Архипа охватила невыносимая усталость. Где таких штампуют? В каких институтах? Вроде бы всего-ничего пообщались, а выжал, гад, критик, всю энергию. Вампир литературный.



Якоба взял папочку, пошел к двери. На пороге, в отличие от местных хамов, сказал очень вежливо:

– До свидания! Всего хорошего.

В фойе о чем-то спорила с администраторшей уже знакомая Ирина.

– Ну как? – заметила она Архипа.

– Отказал.

– Я и не сомневалась. Он всем отказывает. Только не отчаивайтесь! Все меняется. Будет и на нашей с вами улице праздник.




Глава третья


Три часа потолка. Старый, в разводах и бурых потёках, неровный стыками плит, барьер между Архипом и Небом.

Якоба летел вокруг земной оси со скоростью 1275 километров в час, лежа в кровати на спине, раскинув руки. Относительность времени постулировалась сознанием, как абсолютная истина. Банальные фразы о том, что времени просто нет, а момент вечен, стали реальностью.

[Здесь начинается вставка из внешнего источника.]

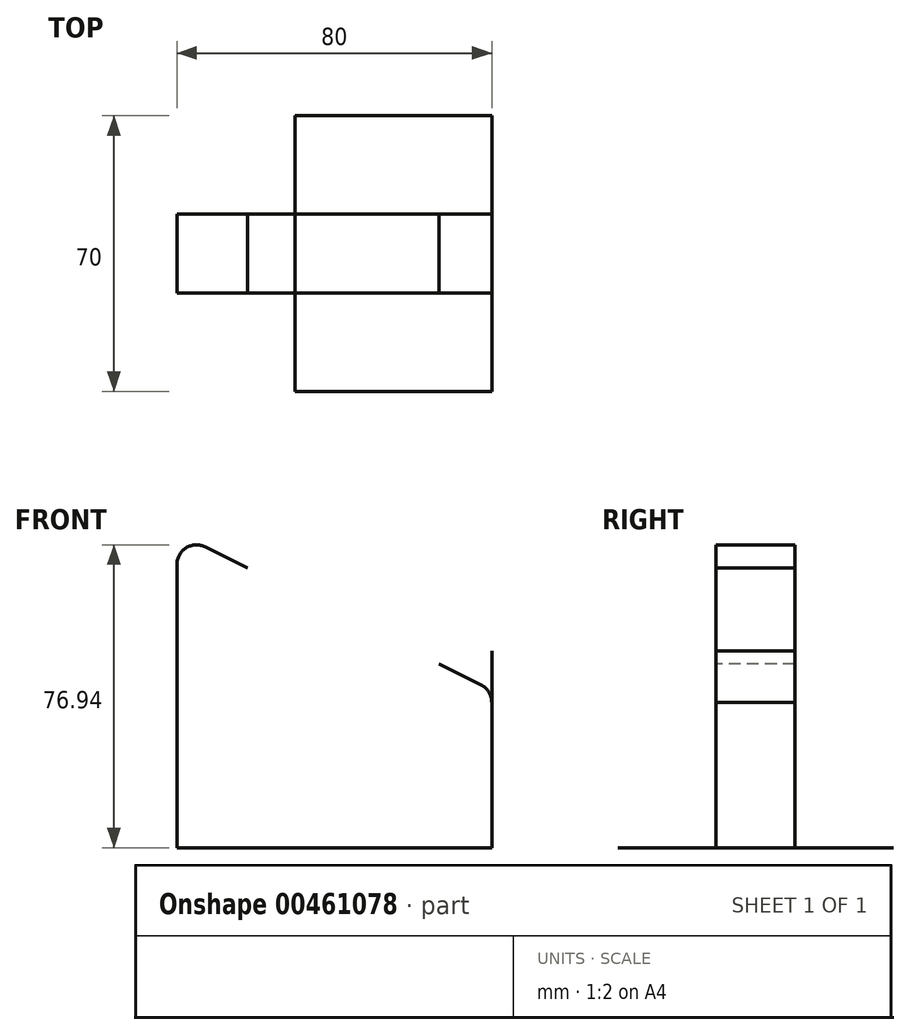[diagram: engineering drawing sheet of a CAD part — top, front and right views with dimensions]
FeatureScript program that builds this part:
annotation { "Feature Type Name" : "Feature", "Feature Type Description" : "" }
export const myFeature = defineFeature(function(context is Context, id is Id, definition is map)
    precondition{}
    {
        {
            var Q0;
            Q0=qCreatedBy(makeId("Front.planeOp"),FACE);
            var sketch = newSketch(context, id + "F0", { "sketchPlane" : qUnion([Q0])});
            skLineSegment(sketch, "E0", {"start": v(-44.6, 0) * mm, "end": v(35.4, 0) * mm});
            skPoint(sketch, "E1", {"position": v(35.4, 40) * mm});
            skLineSegment(sketch, "E2", {"start": v(-44.6, 0) * mm, "end": v(-44.6, 71.94) * mm});
            skLineSegment(sketch, "E3", {"start": v(32.63, 41.38) * mm, "end": v(21.98, 46.7) * mm});
            skPoint(sketch, "E4.newPointB", {"position": v(35.4, 50) * mm});
            skLineSegment(sketch, "E5", {"start": v(35.4, 36.9) * mm, "end": v(35.4, 0) * mm});
            skLineSegment(sketch, "E6", {"start": v(-37.38, 76.41) * mm, "end": v(-26.69, 71.1) * mm});
            skPoint(sketch, "E7.visualSharp", {"position": v(-44.6, 80) * mm});
            skArc(sketch, "E7.filletArc", {"start": v(-37.38, 76.41) * mm, "mid": v(-42.24, 76.19) * mm, "end": v(-44.6, 71.94) * mm});
            skArc(sketch, "E8.filletArc", {"start": v(35.4, 36.9) * mm, "mid": v(34.65, 39.54) * mm, "end": v(32.63, 41.38) * mm});
            skLineSegment(sketch, "E9", {"start": v(35.4, 50) * mm, "end": v(35.4, 0) * mm});
            skLineSegment(sketch, "E10", {"start": v(35.4, 0) * mm, "end": v(-14.6, 0) * mm});
            skLineSegment(sketch, "E11", {"start": v(-36.7, 71.1) * mm, "end": v(-16.7, 71.1) * mm});
            skSolve(sketch);
        }
        {
            var Q0;
            Q0=sQuery(id+"F0.wireOp",EDGE,"E10");
            extrude(context, id + "F1", {"bodyType" : ToolBodyType.SURFACE, "surfaceEntities" : qUnion([Q0]), "depth" : 35 * mm, "hasSecondDirection" : true, "secondDirectionOppositeDirection" : true, "secondDirectionDepth" : 35 * mm});
        }
        {
            var Q0;
            Q0=sQuery(id+"F0.wireOp",EDGE,"E9");
            extrude(context, id + "F2", {"bodyType" : ToolBodyType.SURFACE, "surfaceEntities" : qUnion([Q0]), "depth" : 10 * mm, "hasSecondDirection" : true, "secondDirectionOppositeDirection" : true, "secondDirectionDepth" : 10 * mm});
        }
        {
            var Q0;
            Q0=sQuery(id+"F0.wireOp",EDGE,"E0");
            extrude(context, id + "F3", {"bodyType" : ToolBodyType.SURFACE, "surfaceEntities" : qUnion([Q0]), "depth" : 10 * mm, "hasSecondDirection" : true, "secondDirectionOppositeDirection" : true, "secondDirectionDepth" : 10 * mm});
        }
        {
            var Q0;
            Q0=sQuery(id+"F0.wireOp",EDGE,"E2");
            var Q1;
            Q1=sQuery(id+"F0.wireOp",EDGE,"E7.filletArc");
            var Q2;
            Q2=sQuery(id+"F0.wireOp",EDGE,"E6");
            var Q3;
            Q3=sQuery(id+"F0.wireOp",EDGE,"E3");
            var Q4;
            Q4=sQuery(id+"F0.wireOp",EDGE,"E8.filletArc");
            var Q5;
            Q5=sQuery(id+"F0.wireOp",EDGE,"E0");
            extrude(context, id + "F4", {"bodyType" : ToolBodyType.SURFACE, "surfaceEntities" : qUnion([Q0, Q1, Q2, Q3, Q4, Q5]), "depth" : 10 * mm, "hasSecondDirection" : true, "secondDirectionOppositeDirection" : true, "secondDirectionDepth" : 10 * mm});
        }
    });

Школьники определили бы это состояние фразой: «Архип тупил», но такая приземленная формулировка не учла бы глубочайшие аспекты трансцендентного переживания, сильно отличавшие сущность того, что чувствовал Якоба, от того, что переживает типичный тупящий школьник.

Движение ума, так нелюбимое восточными мистиками, остановилось не путем сложных духовных практик, а лишь сильным душевным напряжением, встряхнувшим Якобу. Но, к большому сожалению для нас с вами, мой читатель, этот же спонтанный интеллектуальный вакуум помешал Архипу понять, насколько близок он был к тому, что в далекой Индии принято называть «самадхи».

– Ну как? – голос Нинель вернул поэта в батайское измерение.

– Что как, солнышко?

– Когда стихи твои в газете напечатают?

– Никогда!

– Что за пессимизм? Тебе что, отказали?

– Не совсем…

– Как это не совсем? Тут или да, или нет, третьего не дано. Договаривай, братишка!

– Сказали, нужно поправить.

– Ну, вот. Значит, готовы принять! А ты сразу «никогда»!

Нинель улыбалась. И Архип почувствовал как испаряется неуверенность, как тает обида, как появляется надежда на радость. В самом деле, ему же не сказали, что не будут печатать. Просто указали на ошибки. Нужно только подучиться чуть-чуть, узнать у продвинутых людей, что такое рифма, по каким законам она выстраивается и все! Стихи тут же окажутся в газете!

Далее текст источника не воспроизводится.